-- Records to process --
----
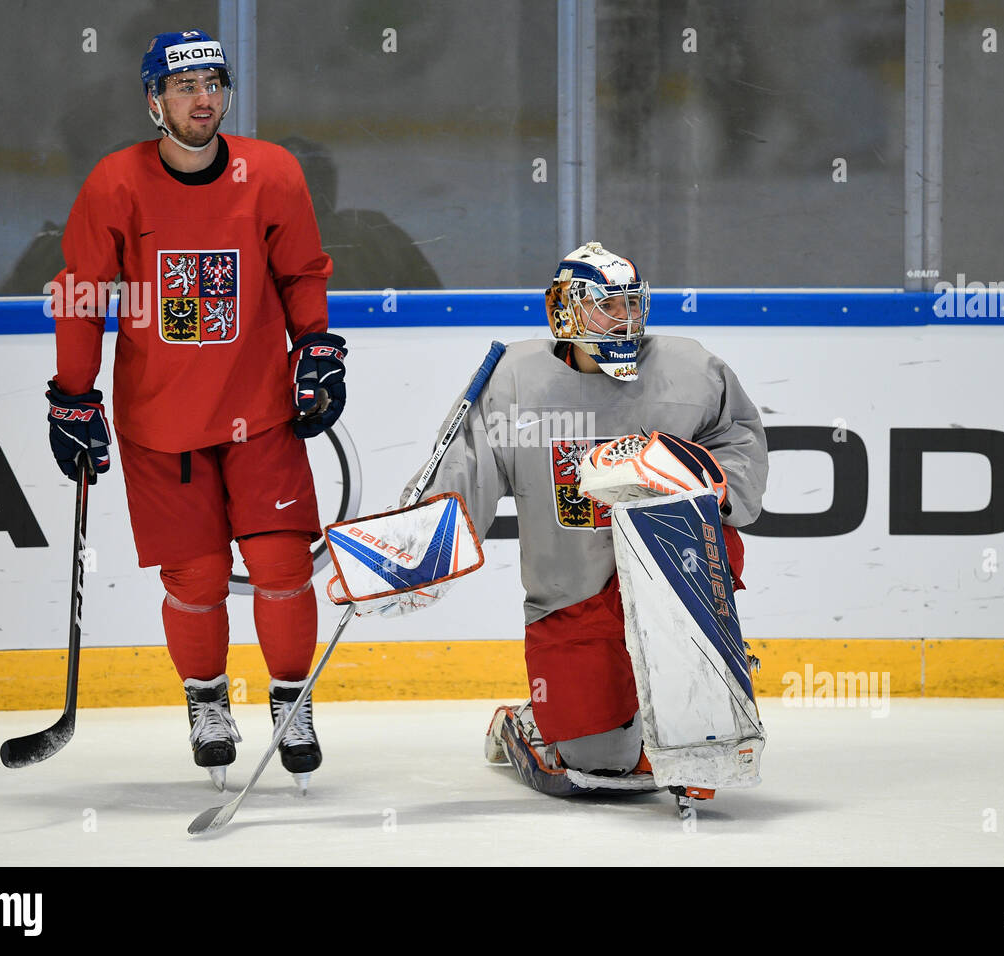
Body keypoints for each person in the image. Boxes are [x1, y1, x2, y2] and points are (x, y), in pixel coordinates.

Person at [43, 29, 347, 791]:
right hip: (161, 426)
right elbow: (82, 297)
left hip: (261, 414)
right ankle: (207, 702)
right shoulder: (115, 184)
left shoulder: (271, 172)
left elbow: (302, 270)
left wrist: (315, 348)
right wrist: (73, 397)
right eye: (184, 87)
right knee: (198, 579)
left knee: (282, 565)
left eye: (213, 83)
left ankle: (290, 702)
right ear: (154, 101)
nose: (202, 98)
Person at [381, 241, 768, 797]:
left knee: (697, 732)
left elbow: (739, 443)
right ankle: (530, 724)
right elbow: (465, 471)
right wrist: (409, 549)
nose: (624, 319)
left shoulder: (692, 369)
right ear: (564, 311)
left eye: (631, 304)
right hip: (571, 597)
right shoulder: (515, 379)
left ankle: (673, 714)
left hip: (679, 583)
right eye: (604, 306)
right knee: (599, 767)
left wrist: (708, 479)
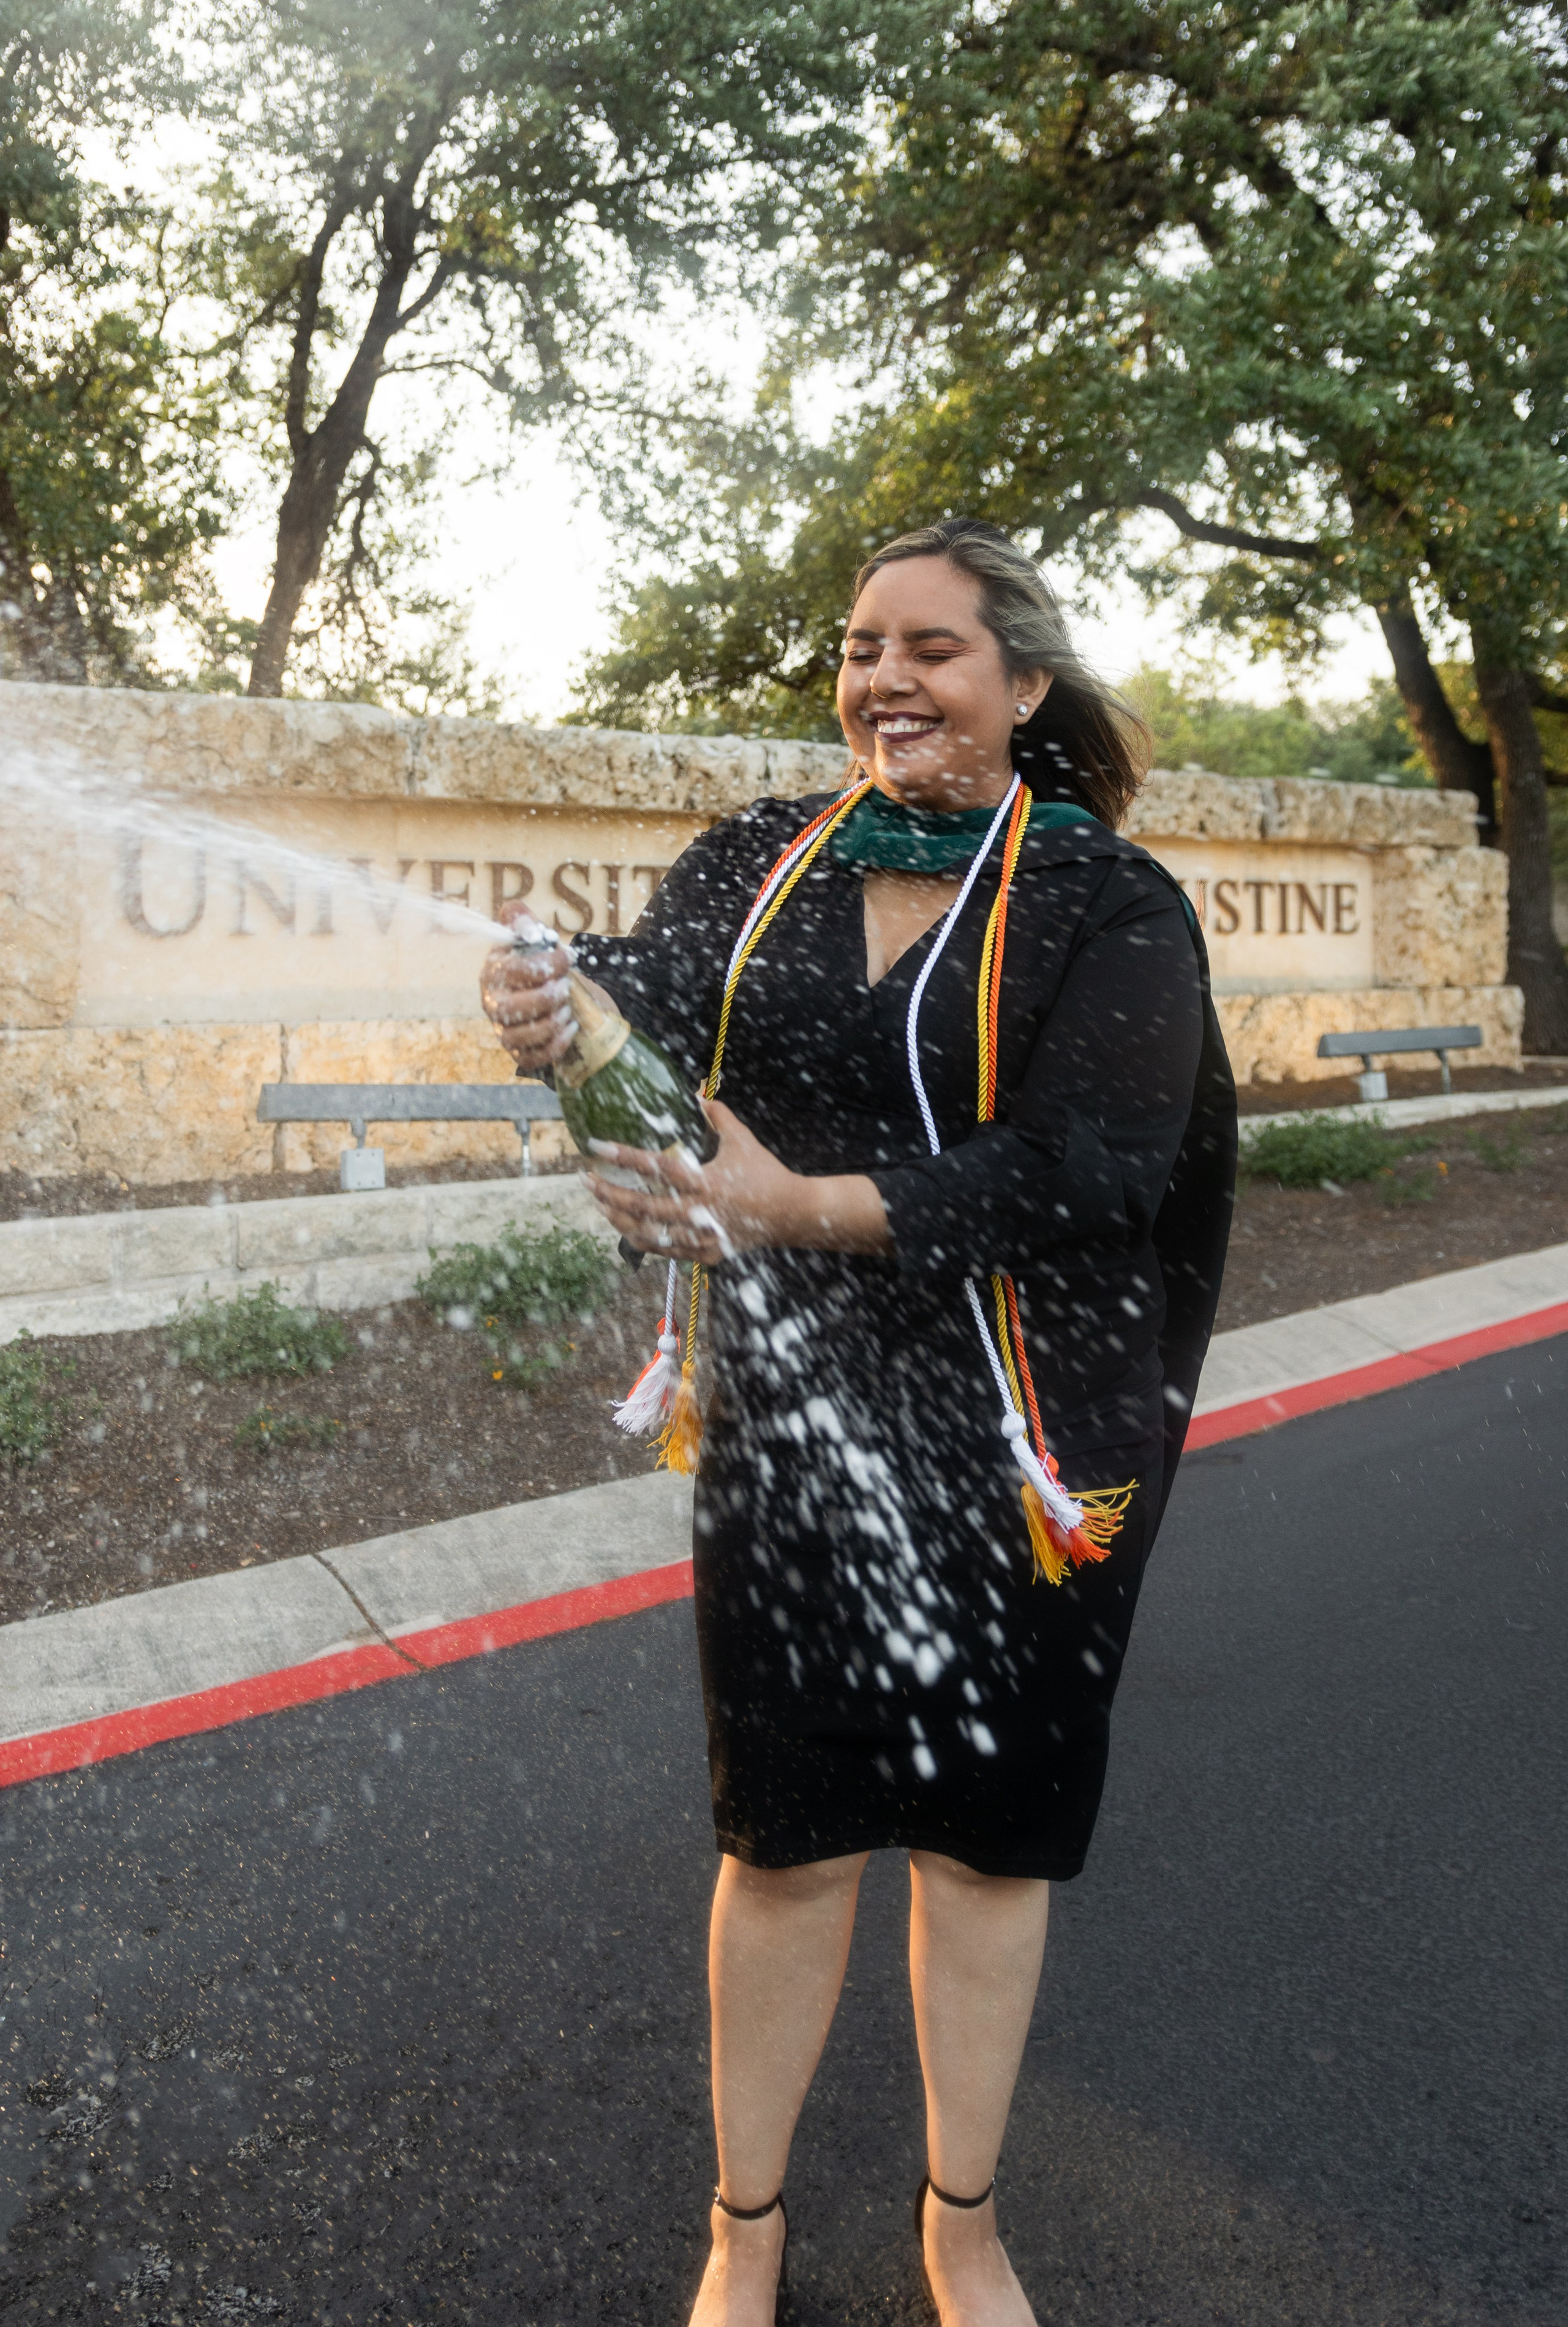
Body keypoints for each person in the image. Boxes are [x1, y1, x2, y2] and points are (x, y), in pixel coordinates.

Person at [480, 519, 1235, 2326]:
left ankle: (960, 2225)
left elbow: (1091, 1170)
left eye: (934, 648)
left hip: (1026, 1442)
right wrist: (551, 1017)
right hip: (795, 1421)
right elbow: (638, 1018)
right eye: (859, 646)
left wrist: (786, 1202)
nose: (884, 678)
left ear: (1023, 685)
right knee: (788, 1839)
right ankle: (747, 2233)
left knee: (986, 1848)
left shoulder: (1105, 902)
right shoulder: (758, 860)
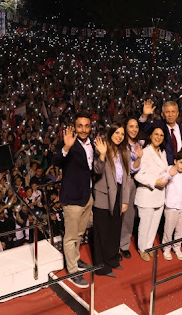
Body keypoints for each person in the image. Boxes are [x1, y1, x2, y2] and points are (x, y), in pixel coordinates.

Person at [51, 112, 95, 288]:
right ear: (75, 127)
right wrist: (66, 148)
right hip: (72, 199)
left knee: (79, 234)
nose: (83, 130)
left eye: (86, 126)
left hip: (87, 196)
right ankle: (72, 271)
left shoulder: (92, 145)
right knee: (70, 237)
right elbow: (55, 161)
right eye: (80, 126)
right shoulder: (69, 143)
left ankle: (75, 260)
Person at [91, 122, 132, 278]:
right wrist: (102, 154)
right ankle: (101, 267)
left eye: (122, 134)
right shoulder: (102, 148)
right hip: (103, 195)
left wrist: (125, 200)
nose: (119, 136)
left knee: (115, 228)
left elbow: (127, 178)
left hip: (119, 194)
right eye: (117, 133)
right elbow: (97, 170)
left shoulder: (125, 152)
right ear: (110, 133)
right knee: (102, 231)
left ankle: (112, 260)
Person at [134, 126, 175, 261]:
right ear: (150, 136)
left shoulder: (162, 152)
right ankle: (142, 248)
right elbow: (138, 175)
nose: (158, 137)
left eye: (161, 135)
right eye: (156, 134)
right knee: (145, 223)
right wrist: (154, 182)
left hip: (159, 195)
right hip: (147, 194)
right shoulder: (145, 152)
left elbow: (164, 169)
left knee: (155, 223)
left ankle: (149, 246)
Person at [140, 99, 182, 166]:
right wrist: (145, 116)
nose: (170, 115)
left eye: (173, 111)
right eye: (167, 112)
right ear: (162, 114)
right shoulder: (158, 127)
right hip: (163, 171)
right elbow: (143, 129)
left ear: (177, 113)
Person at [119, 117, 144, 260]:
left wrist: (139, 158)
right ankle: (114, 246)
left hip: (133, 184)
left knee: (128, 217)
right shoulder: (120, 143)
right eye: (131, 126)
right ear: (125, 128)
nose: (134, 129)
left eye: (136, 127)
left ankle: (124, 245)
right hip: (121, 183)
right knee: (117, 216)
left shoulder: (139, 144)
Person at [162, 151, 182, 260]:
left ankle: (177, 247)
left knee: (181, 230)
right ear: (175, 161)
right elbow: (163, 181)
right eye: (181, 162)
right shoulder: (169, 170)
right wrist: (169, 174)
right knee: (169, 229)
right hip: (171, 206)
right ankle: (166, 248)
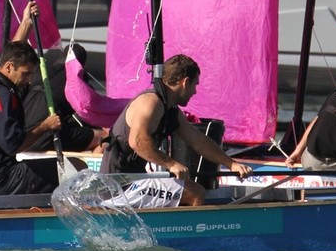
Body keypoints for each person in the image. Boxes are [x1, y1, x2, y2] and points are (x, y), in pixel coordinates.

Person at [100, 53, 253, 207]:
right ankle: (196, 230)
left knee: (182, 187)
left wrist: (231, 164)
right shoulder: (151, 102)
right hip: (118, 186)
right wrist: (171, 164)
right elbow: (138, 142)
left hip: (133, 180)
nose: (195, 92)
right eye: (195, 84)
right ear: (185, 82)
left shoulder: (171, 110)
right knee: (195, 192)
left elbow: (198, 141)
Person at [0, 40, 62, 195]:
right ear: (9, 67)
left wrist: (26, 22)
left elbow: (10, 52)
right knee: (74, 167)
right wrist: (46, 126)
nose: (29, 80)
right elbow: (15, 146)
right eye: (26, 74)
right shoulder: (2, 98)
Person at [13, 2, 108, 152]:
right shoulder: (77, 82)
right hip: (45, 136)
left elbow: (13, 54)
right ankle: (94, 172)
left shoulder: (37, 73)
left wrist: (26, 22)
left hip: (22, 137)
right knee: (103, 137)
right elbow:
----
-- Exercise instructions --
In the entries above, the lines from the one bearing "right knee: (198, 579)" up to and including the one bearing "right elbow: (465, 471)" should be transcribed exactly; no other line is wanted.

-- Response to this exercise --
right knee: (198, 579)
left knee: (282, 565)
left eye: (213, 83)
left ankle: (290, 702)
right ear: (154, 101)
nose: (202, 98)
Person at [381, 241, 768, 797]:
left knee: (697, 732)
left elbow: (739, 443)
right ankle: (530, 724)
right elbow: (465, 471)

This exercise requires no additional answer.